Exercise aim. Could you copy every line of the data that contains the word "text"?

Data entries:
*** Block opens ***

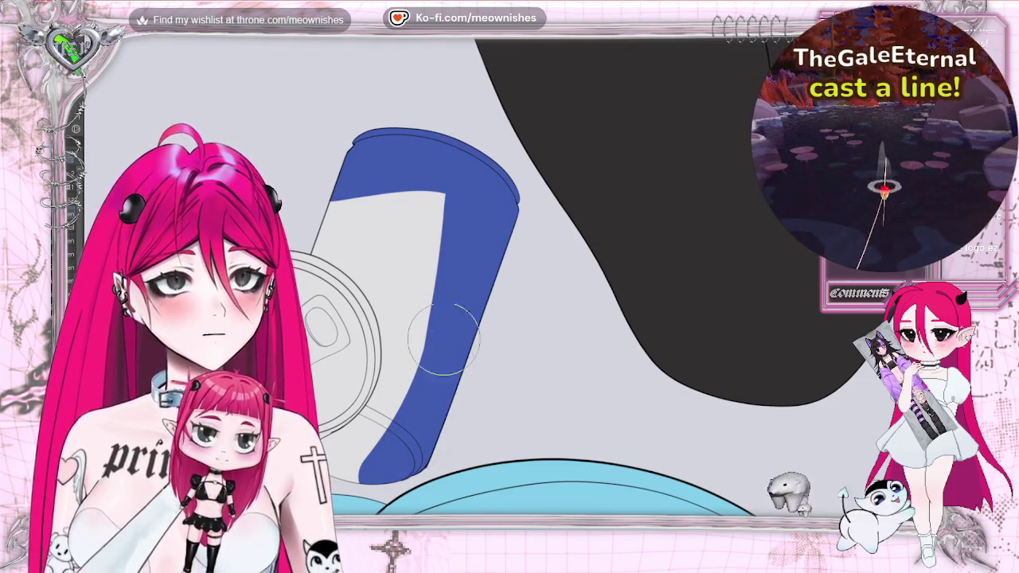
{"action": "left_click_drag", "start_coordinate": [478, 202], "coordinate": [331, 213]}
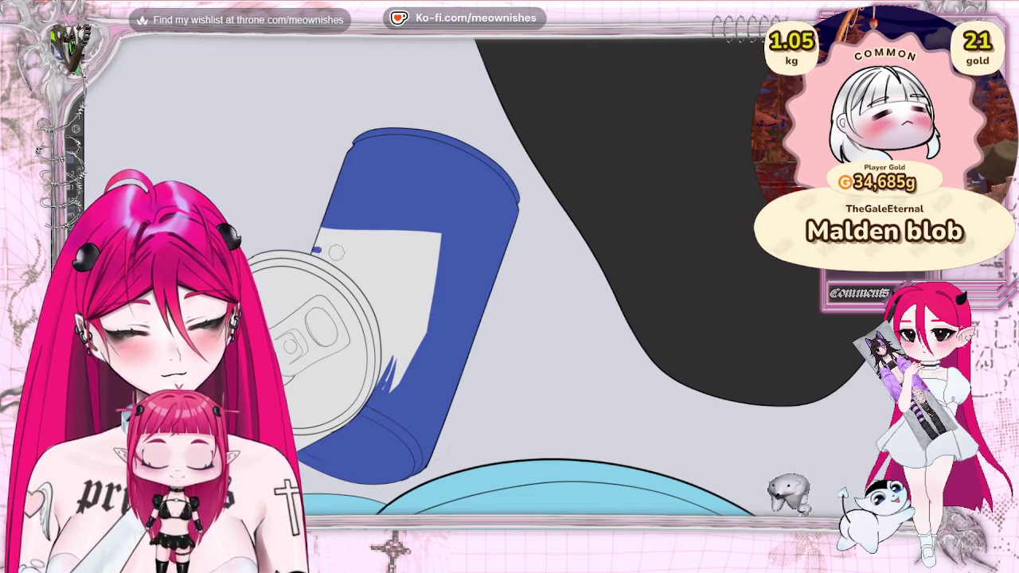
{"action": "left_click_drag", "start_coordinate": [314, 249], "coordinate": [430, 334]}
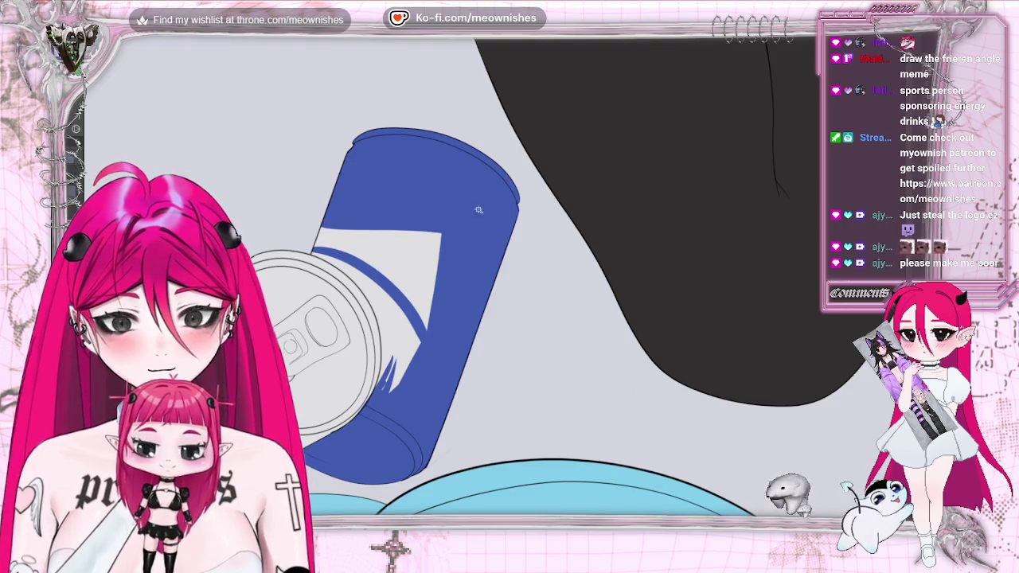
{"action": "left_click", "coordinate": [438, 339]}
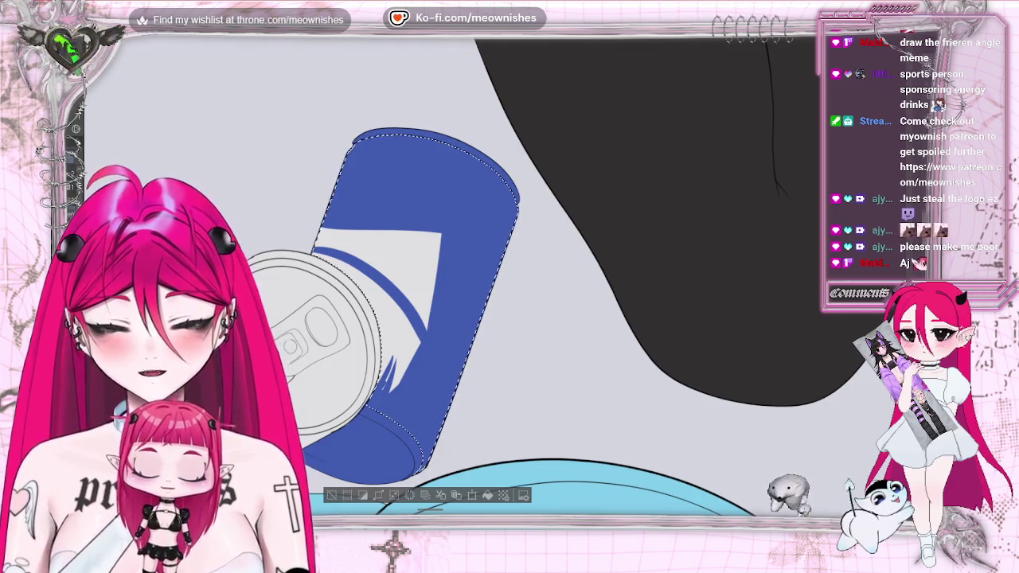
Fill the selected can body with solid blue and deselect.
{"action": "left_click", "coordinate": [374, 265]}
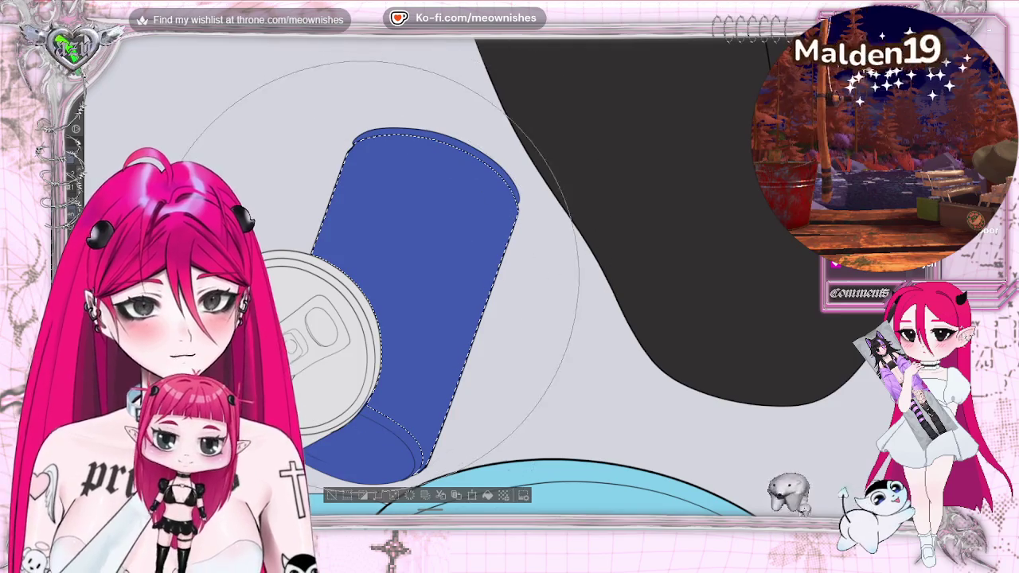
{"action": "key", "text": "ctrl+d"}
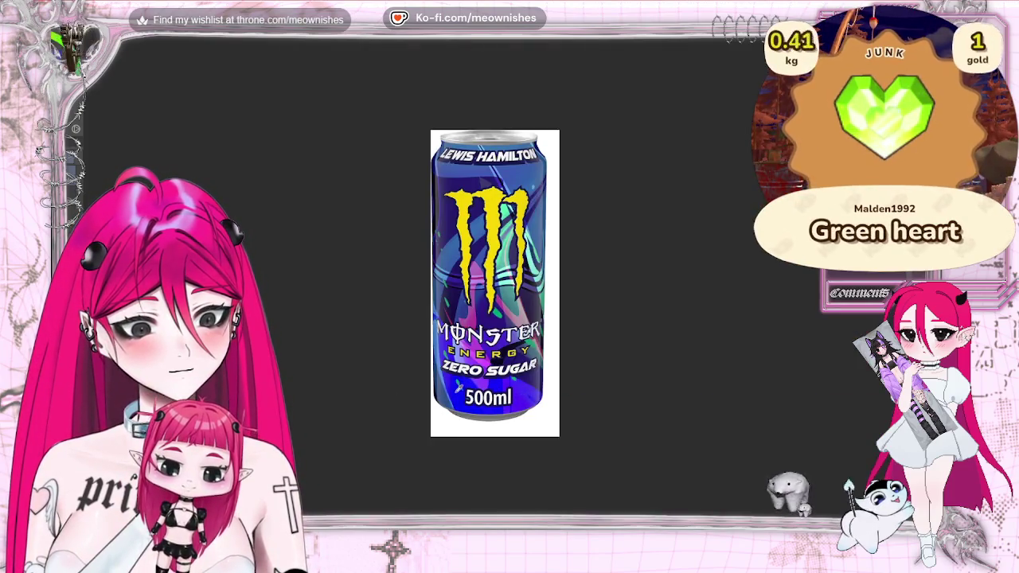
{"action": "key", "text": "alt+Tab"}
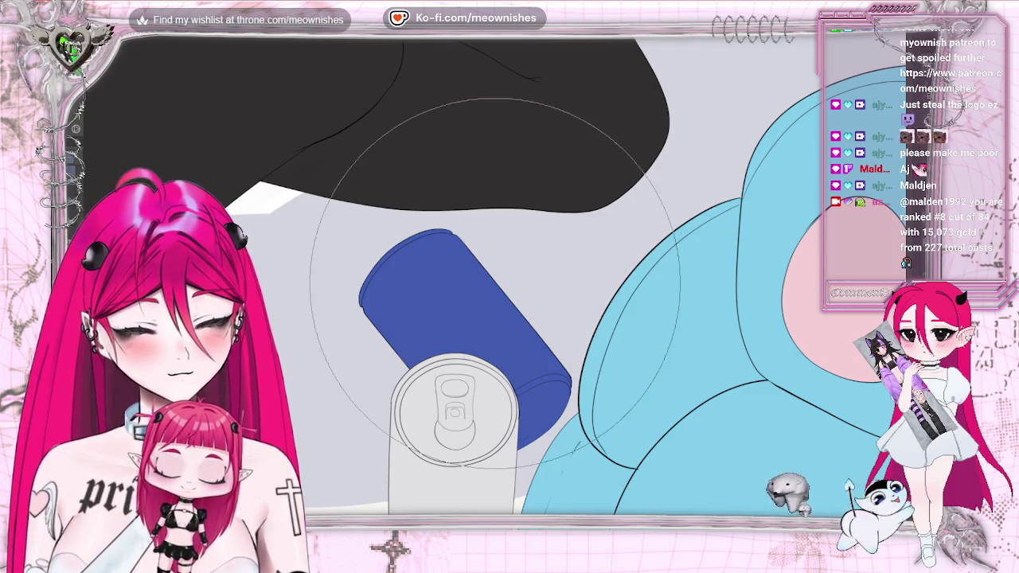
Airbrush a blue-purple gradient onto the lower can and deepen the blue over the lid.
{"action": "left_click_drag", "start_coordinate": [326, 374], "coordinate": [478, 382]}
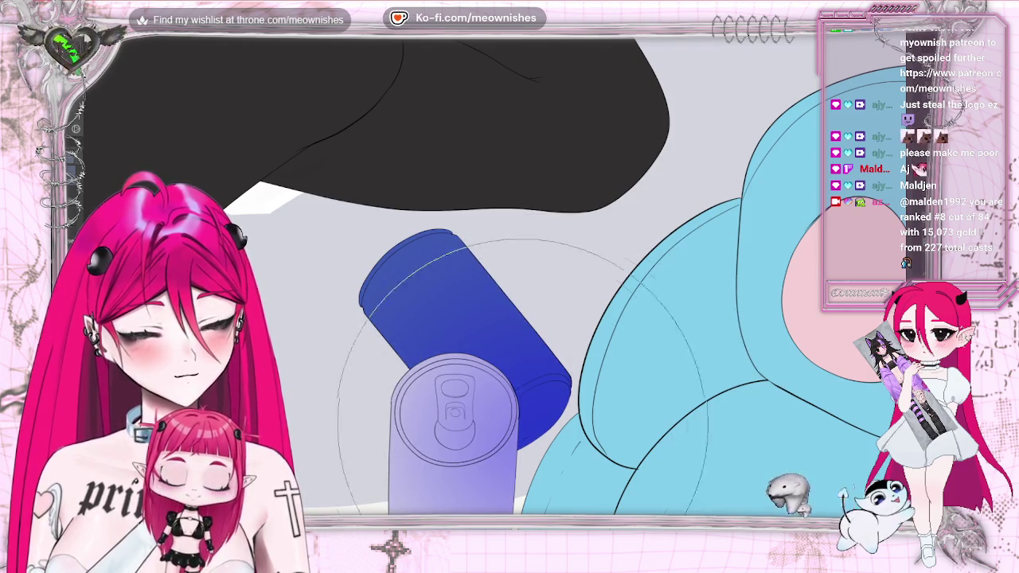
{"action": "left_click_drag", "start_coordinate": [462, 398], "coordinate": [509, 351]}
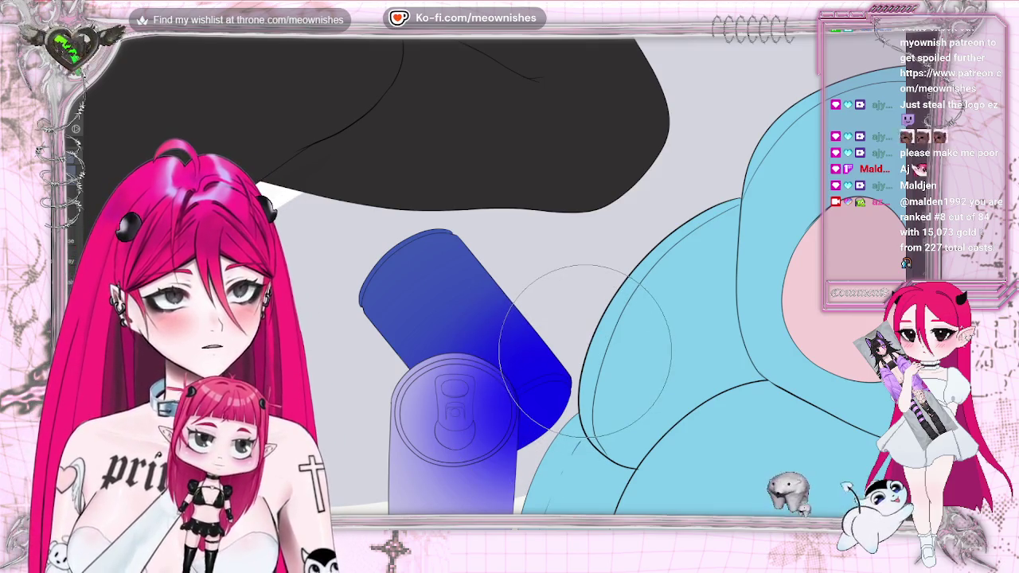
{"action": "key", "text": "alt+Tab"}
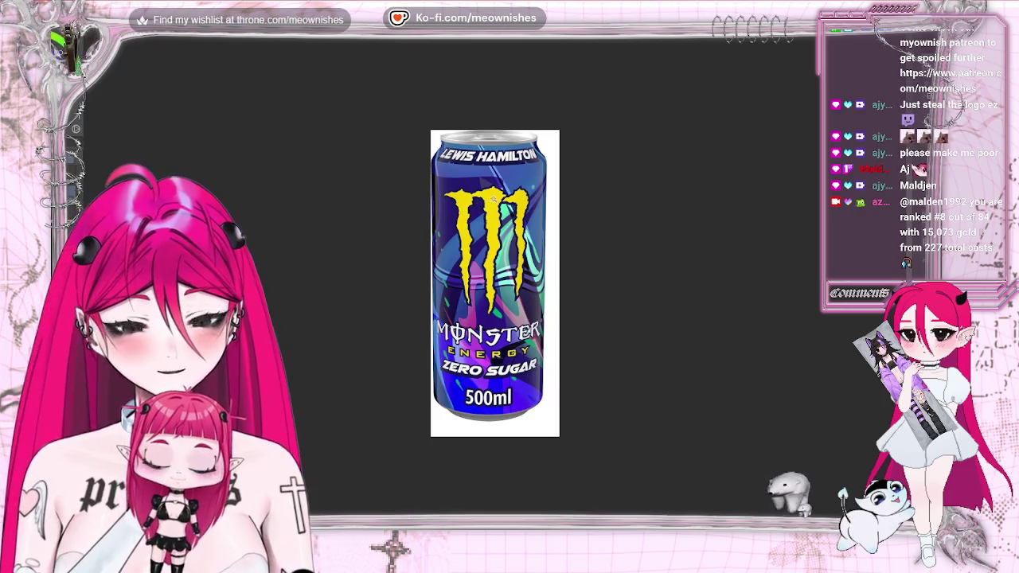
Zoom in on the Monster reference photo and select the full yellow claw logo.
{"action": "key", "text": "ctrl+a"}
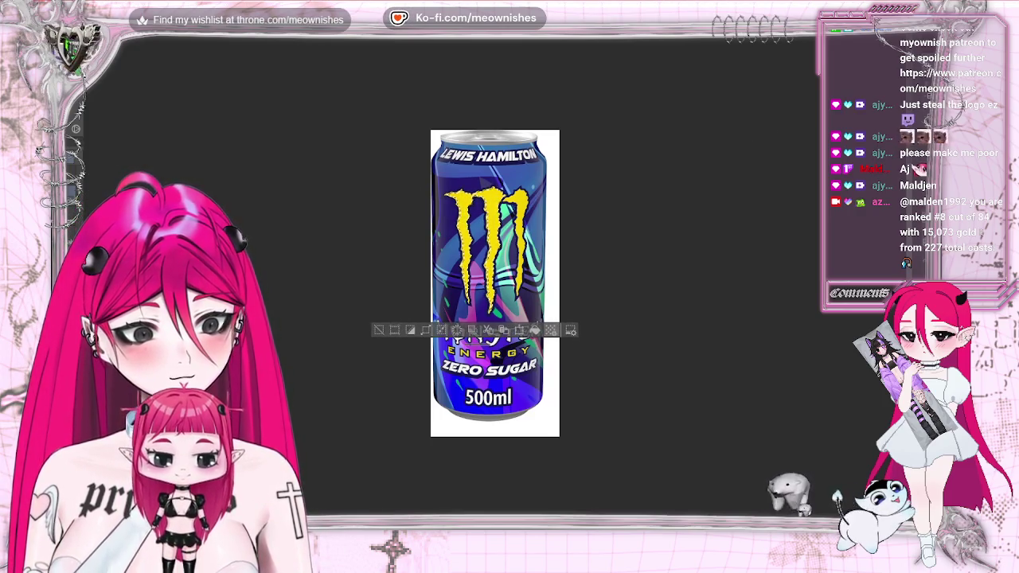
{"action": "key", "text": "ctrl+plus"}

*** Block closes ***

Output for this exercise.
{"action": "key", "text": "ctrl+d"}
{"action": "key", "text": "alt+Tab"}
{"action": "key", "text": "alt+Tab"}
{"action": "key", "text": "ctrl+a"}
{"action": "key", "text": "ctrl+plus"}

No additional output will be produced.